I'm working on an analysis of survey-weighted data from a stratified random sample using the survey library. I have my survey design object:
wsvy <- svydesign(ids=df$psu, strata=df$strata, weights=df$pweight, fpc=df$N, data=df)
and am estimating a proportion using svyciprop, as such:
prop <- svyciprop(~I(y==1), wsvy, method=CI_METHOD, level=0.95)

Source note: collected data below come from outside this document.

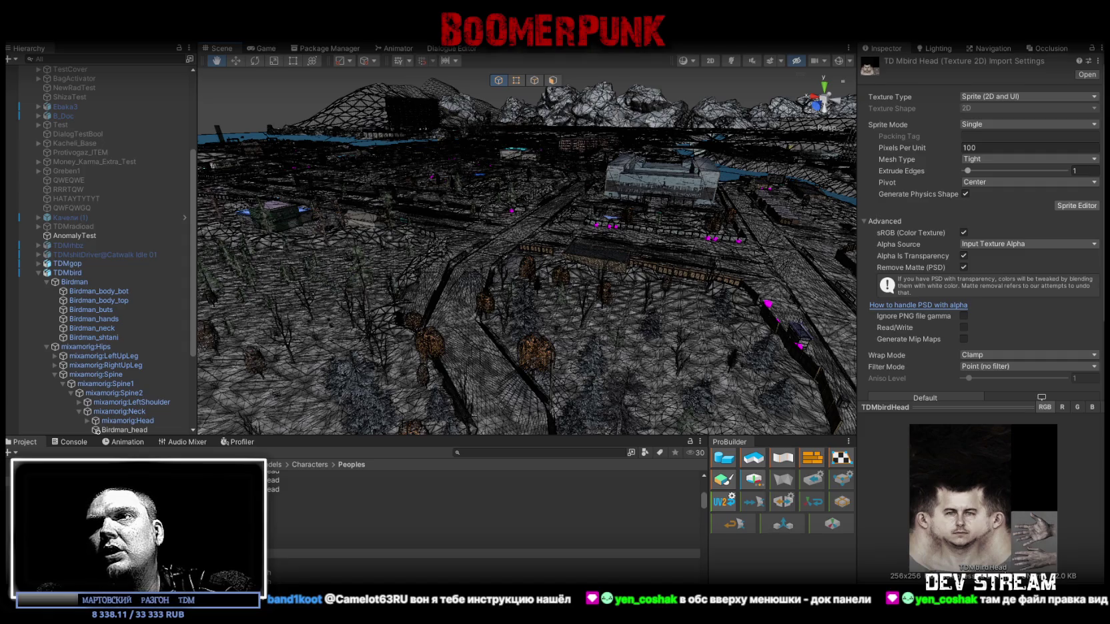
Place the TTS message window over the upper-left of the editor and switch it to dark theme.
{"action": "mouse_move", "coordinate": [1109, 467]}
{"action": "left_mouse_down"}
{"action": "mouse_move", "coordinate": [756, 336]}
{"action": "mouse_move", "coordinate": [648, 226]}
{"action": "mouse_move", "coordinate": [636, 237]}
{"action": "mouse_move", "coordinate": [657, 254]}
{"action": "left_mouse_up"}
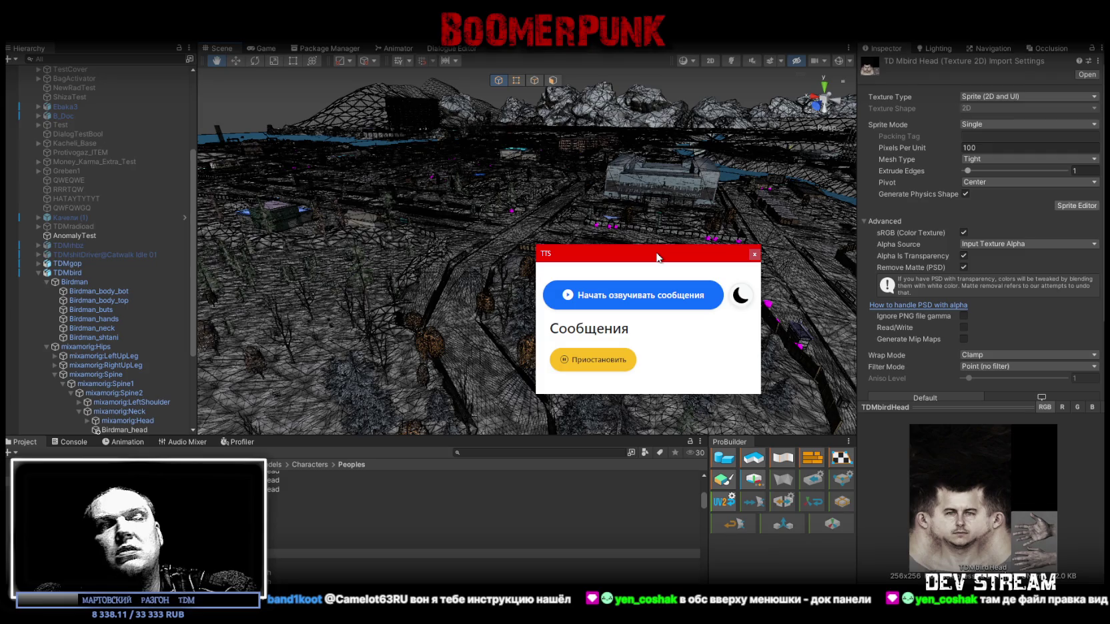
{"action": "left_click_drag", "start_coordinate": [657, 257], "coordinate": [632, 220]}
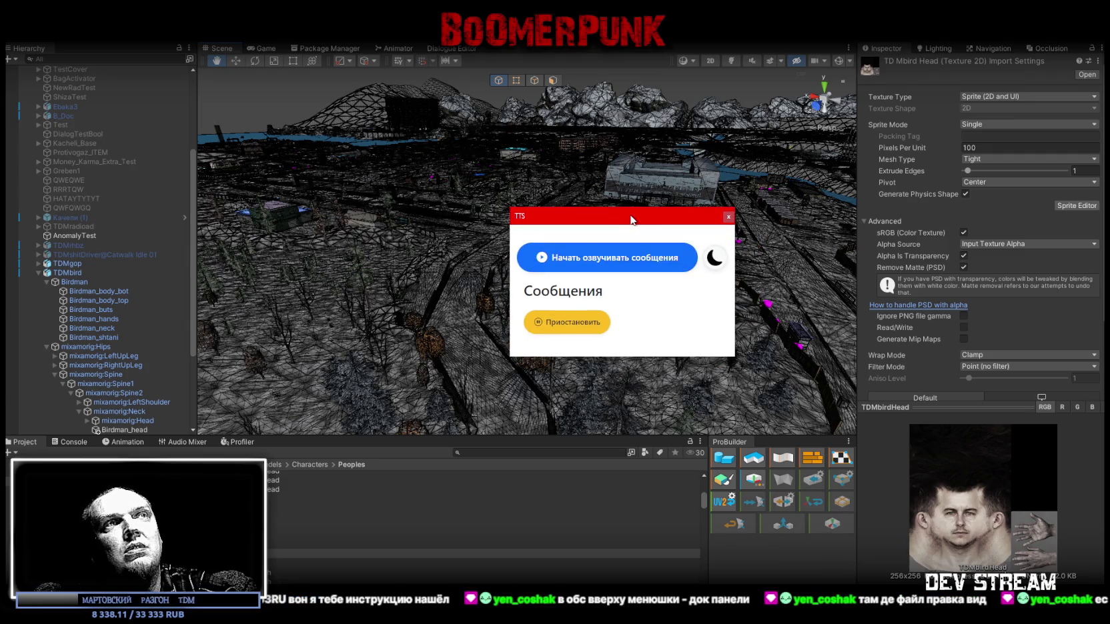
{"action": "left_click", "coordinate": [715, 257]}
{"action": "mouse_move", "coordinate": [630, 218]}
{"action": "left_mouse_down"}
{"action": "mouse_move", "coordinate": [622, 198]}
{"action": "mouse_move", "coordinate": [564, 200]}
{"action": "mouse_move", "coordinate": [616, 222]}
{"action": "mouse_move", "coordinate": [573, 236]}
{"action": "left_mouse_up"}
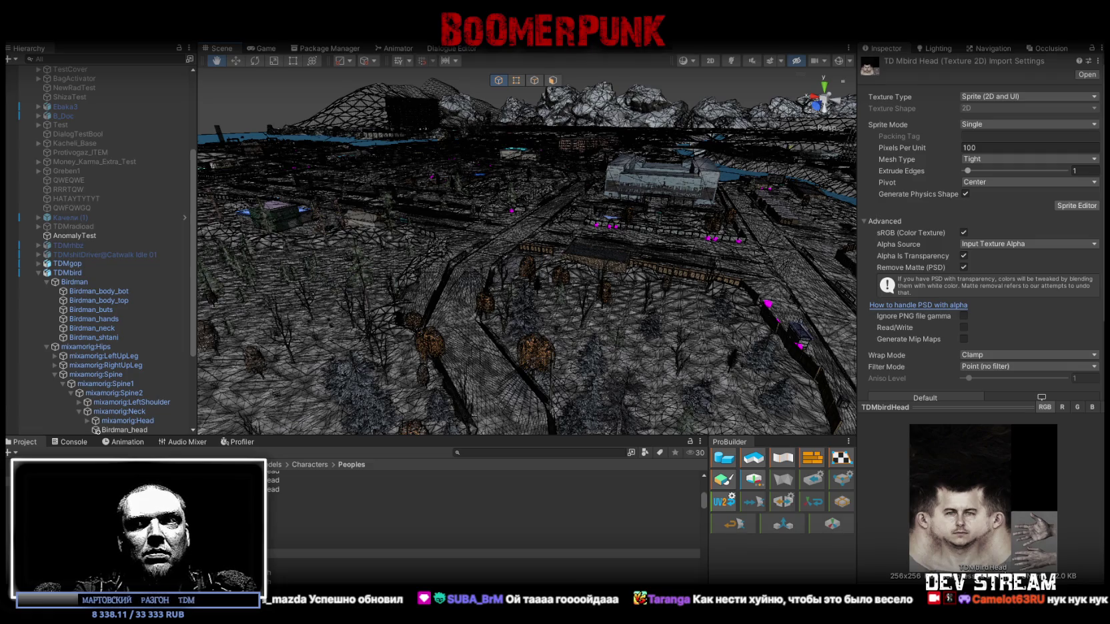
{"action": "key", "text": "w"}
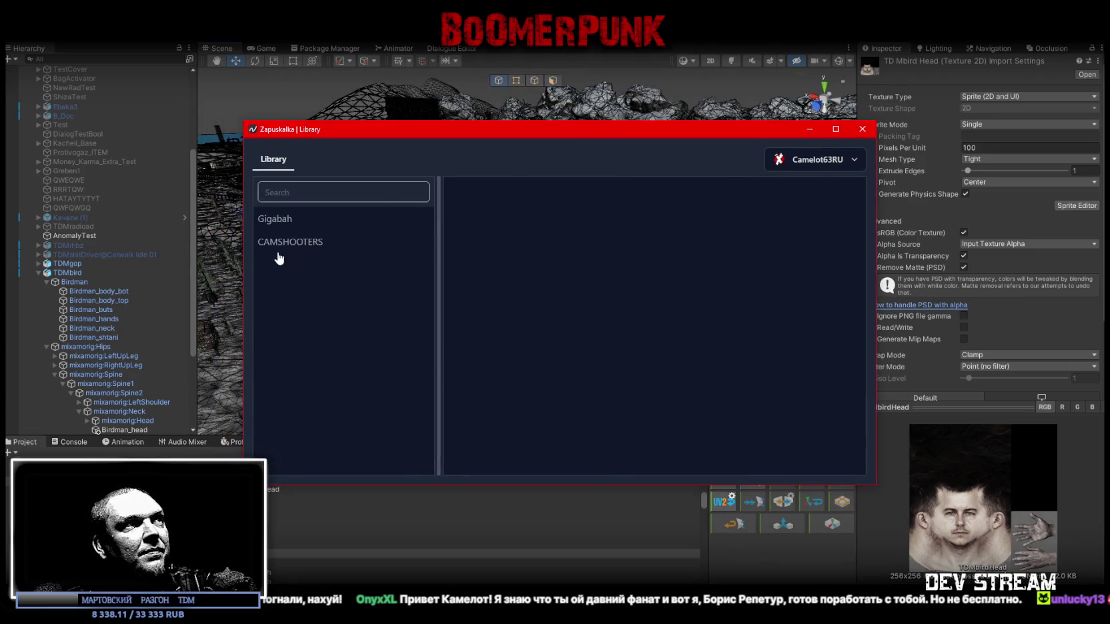
Select CAMSHOOTERS in the Zapuskalka library and launch its release build.
{"action": "left_click", "coordinate": [292, 243]}
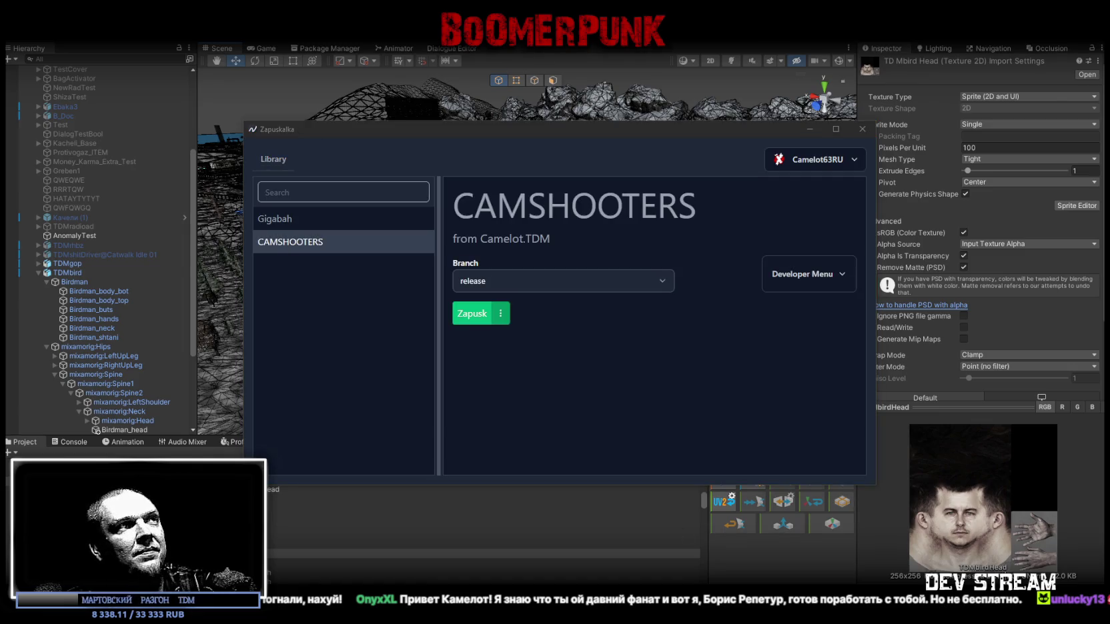
{"action": "left_click", "coordinate": [475, 313]}
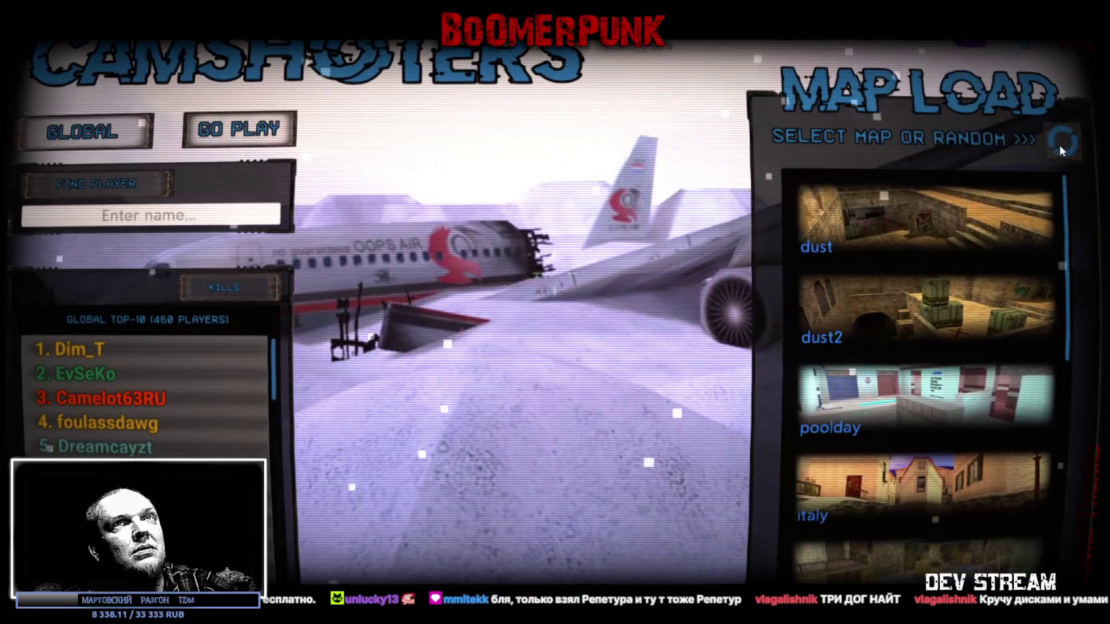
{"action": "left_click", "coordinate": [1060, 145]}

When I use any of these methods -- "beta", "xlogit", "asin", or "mean" -- everything is fine and I get results. However, if I instead use "logit" or "likelihood", I get the following error:
Error in svyglm.survey.design(I(y==1) ~ 1, design, family = quasibinomial) : all variables must be in design= argument
I've looked around and have found similar questions, but none that have addressed this particular issue, or that have helped me resolve it. I have tried rewriting my survey object this way:
wsvy <- svydesign(ids=~psu, strata=~strata, weights==~pweight, fpc=~N, data=df)
to no avail. I am currently using the "beta" method, but because Clopper-Pearson is so conservative I would prefer to use one of these other methods (honestly, I'd prefer to use Agresti-Coull or Wilson but these are not included in the svyciprop package).
Does anyone know what's going wrong here? Thank you!